:: What you have to do ::
Your task is to find every line of the data that holds the string "amount" and copy it.

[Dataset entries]
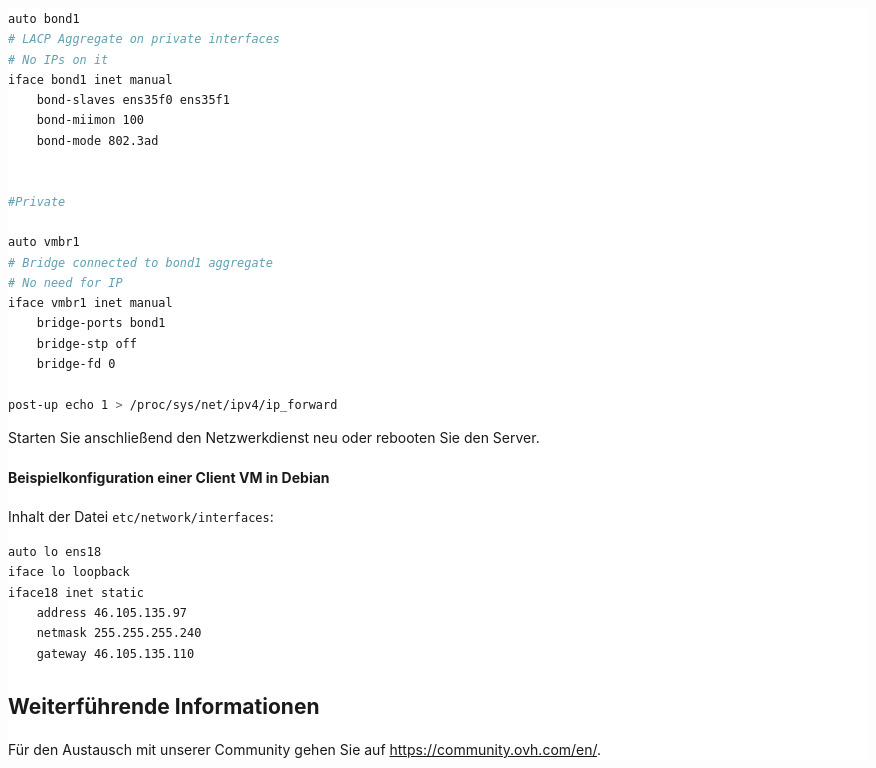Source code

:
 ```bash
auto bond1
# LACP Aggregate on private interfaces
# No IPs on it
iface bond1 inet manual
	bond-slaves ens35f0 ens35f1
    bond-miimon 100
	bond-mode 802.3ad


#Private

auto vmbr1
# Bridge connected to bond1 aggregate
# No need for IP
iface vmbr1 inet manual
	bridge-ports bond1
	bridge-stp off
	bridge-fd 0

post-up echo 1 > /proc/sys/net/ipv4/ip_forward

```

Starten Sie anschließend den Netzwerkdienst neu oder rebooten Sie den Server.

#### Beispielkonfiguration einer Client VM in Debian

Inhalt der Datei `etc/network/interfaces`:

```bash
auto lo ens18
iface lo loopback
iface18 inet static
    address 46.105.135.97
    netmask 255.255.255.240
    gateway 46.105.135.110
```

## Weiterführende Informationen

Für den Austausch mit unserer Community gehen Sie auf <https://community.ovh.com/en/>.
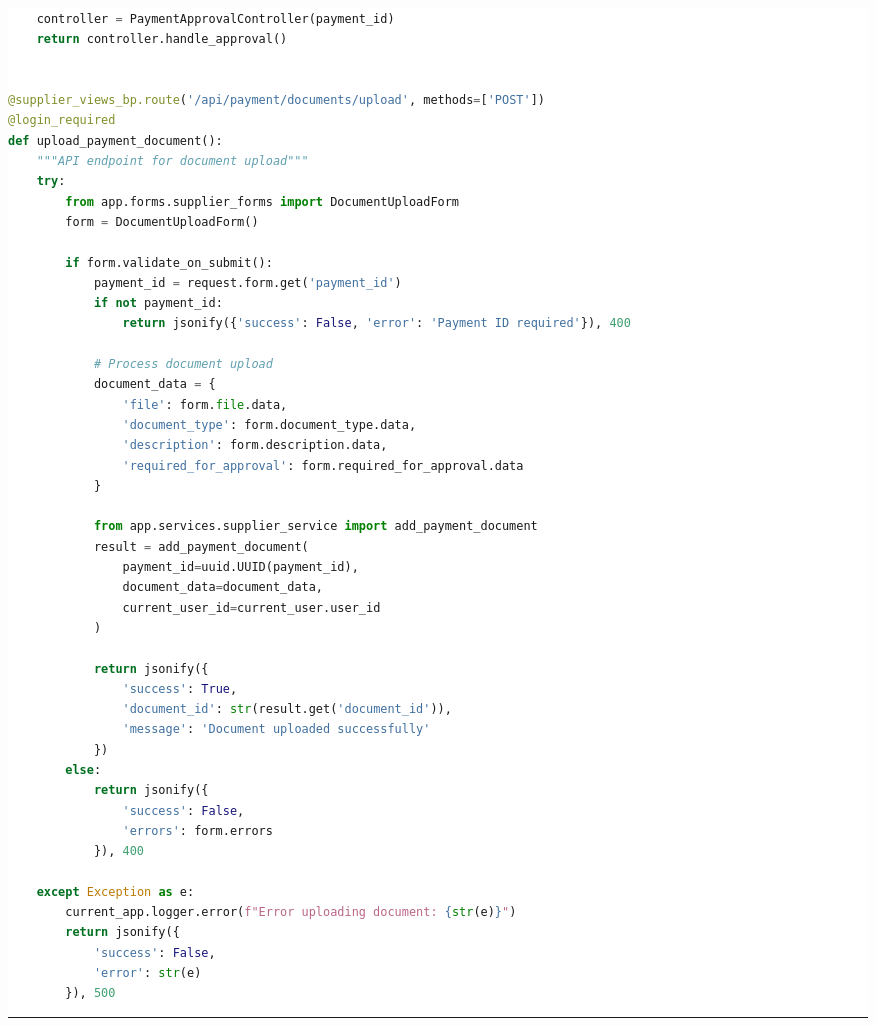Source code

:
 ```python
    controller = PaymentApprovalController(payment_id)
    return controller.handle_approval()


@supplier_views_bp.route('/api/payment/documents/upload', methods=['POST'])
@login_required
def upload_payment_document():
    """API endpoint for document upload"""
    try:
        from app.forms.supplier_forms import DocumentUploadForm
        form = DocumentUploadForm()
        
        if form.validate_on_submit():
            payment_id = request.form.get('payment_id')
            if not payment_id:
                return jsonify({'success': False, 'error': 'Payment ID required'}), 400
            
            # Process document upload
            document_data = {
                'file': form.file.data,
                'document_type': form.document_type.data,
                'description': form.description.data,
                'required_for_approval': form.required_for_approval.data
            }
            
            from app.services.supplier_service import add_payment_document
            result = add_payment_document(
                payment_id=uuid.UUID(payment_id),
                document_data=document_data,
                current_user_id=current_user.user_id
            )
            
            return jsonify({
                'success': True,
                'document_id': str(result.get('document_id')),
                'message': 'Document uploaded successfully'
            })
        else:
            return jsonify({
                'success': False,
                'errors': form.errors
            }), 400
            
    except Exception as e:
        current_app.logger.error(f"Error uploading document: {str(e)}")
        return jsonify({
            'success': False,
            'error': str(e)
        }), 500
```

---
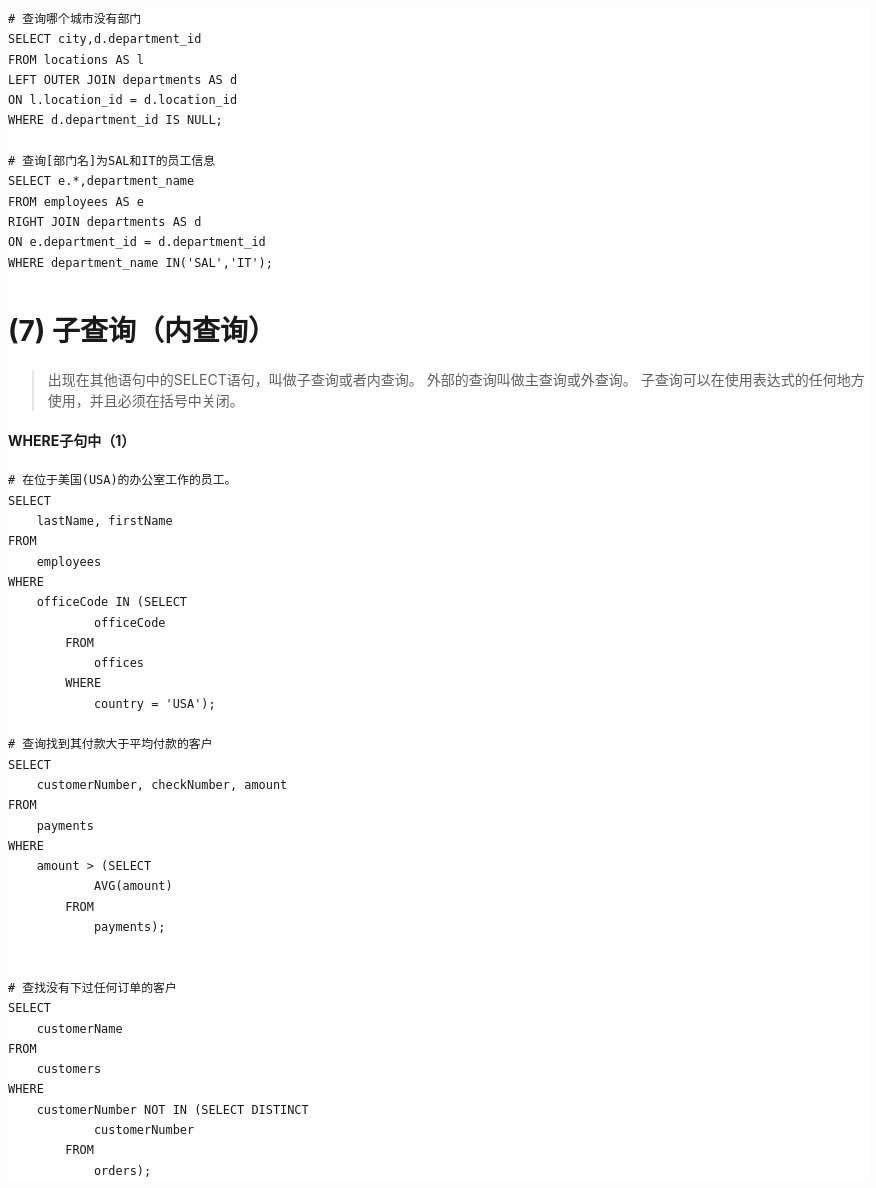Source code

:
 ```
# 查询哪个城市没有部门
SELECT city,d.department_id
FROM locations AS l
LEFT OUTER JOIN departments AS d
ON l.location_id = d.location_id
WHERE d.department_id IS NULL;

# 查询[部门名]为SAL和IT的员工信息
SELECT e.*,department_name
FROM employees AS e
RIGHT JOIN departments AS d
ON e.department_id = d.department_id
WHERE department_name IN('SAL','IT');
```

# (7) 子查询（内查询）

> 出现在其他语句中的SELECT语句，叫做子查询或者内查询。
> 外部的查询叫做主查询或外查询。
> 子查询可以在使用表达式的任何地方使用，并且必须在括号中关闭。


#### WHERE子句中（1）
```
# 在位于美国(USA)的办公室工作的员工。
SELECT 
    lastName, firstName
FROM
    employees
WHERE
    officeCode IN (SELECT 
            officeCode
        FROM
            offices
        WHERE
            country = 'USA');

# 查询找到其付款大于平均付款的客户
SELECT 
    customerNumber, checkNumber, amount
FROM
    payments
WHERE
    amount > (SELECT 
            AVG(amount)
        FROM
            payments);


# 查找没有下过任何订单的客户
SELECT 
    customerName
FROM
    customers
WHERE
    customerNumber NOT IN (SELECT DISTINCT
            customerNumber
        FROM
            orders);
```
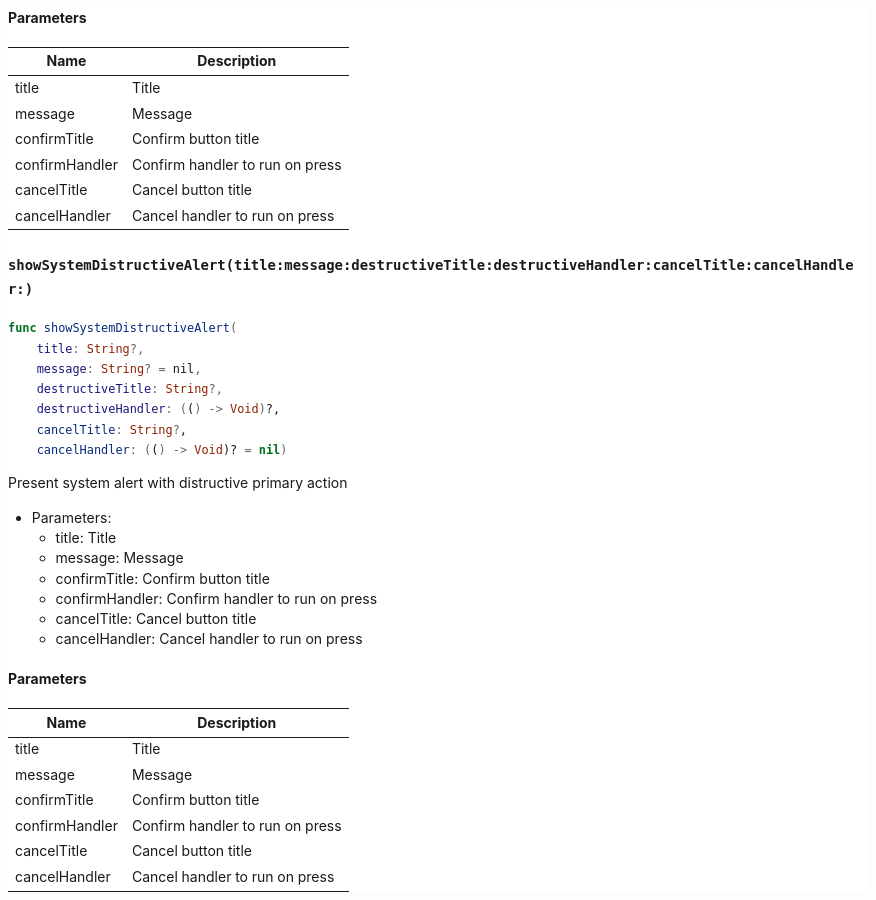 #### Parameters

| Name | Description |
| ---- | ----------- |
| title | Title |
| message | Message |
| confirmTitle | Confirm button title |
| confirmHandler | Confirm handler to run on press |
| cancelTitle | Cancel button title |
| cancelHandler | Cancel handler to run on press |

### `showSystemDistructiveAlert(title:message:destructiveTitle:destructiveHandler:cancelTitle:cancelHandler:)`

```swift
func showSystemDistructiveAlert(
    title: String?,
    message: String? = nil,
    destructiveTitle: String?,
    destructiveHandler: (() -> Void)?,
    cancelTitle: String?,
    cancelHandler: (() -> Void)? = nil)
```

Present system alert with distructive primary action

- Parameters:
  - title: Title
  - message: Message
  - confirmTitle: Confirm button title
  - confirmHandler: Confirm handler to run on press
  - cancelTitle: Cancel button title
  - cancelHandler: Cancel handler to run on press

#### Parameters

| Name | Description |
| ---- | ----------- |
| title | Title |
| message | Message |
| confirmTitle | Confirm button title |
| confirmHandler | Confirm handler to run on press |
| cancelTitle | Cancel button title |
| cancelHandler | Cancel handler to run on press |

:: Response below ::
    customerNumber, checkNumber, amount
    amount > (SELECT 
            AVG(amount)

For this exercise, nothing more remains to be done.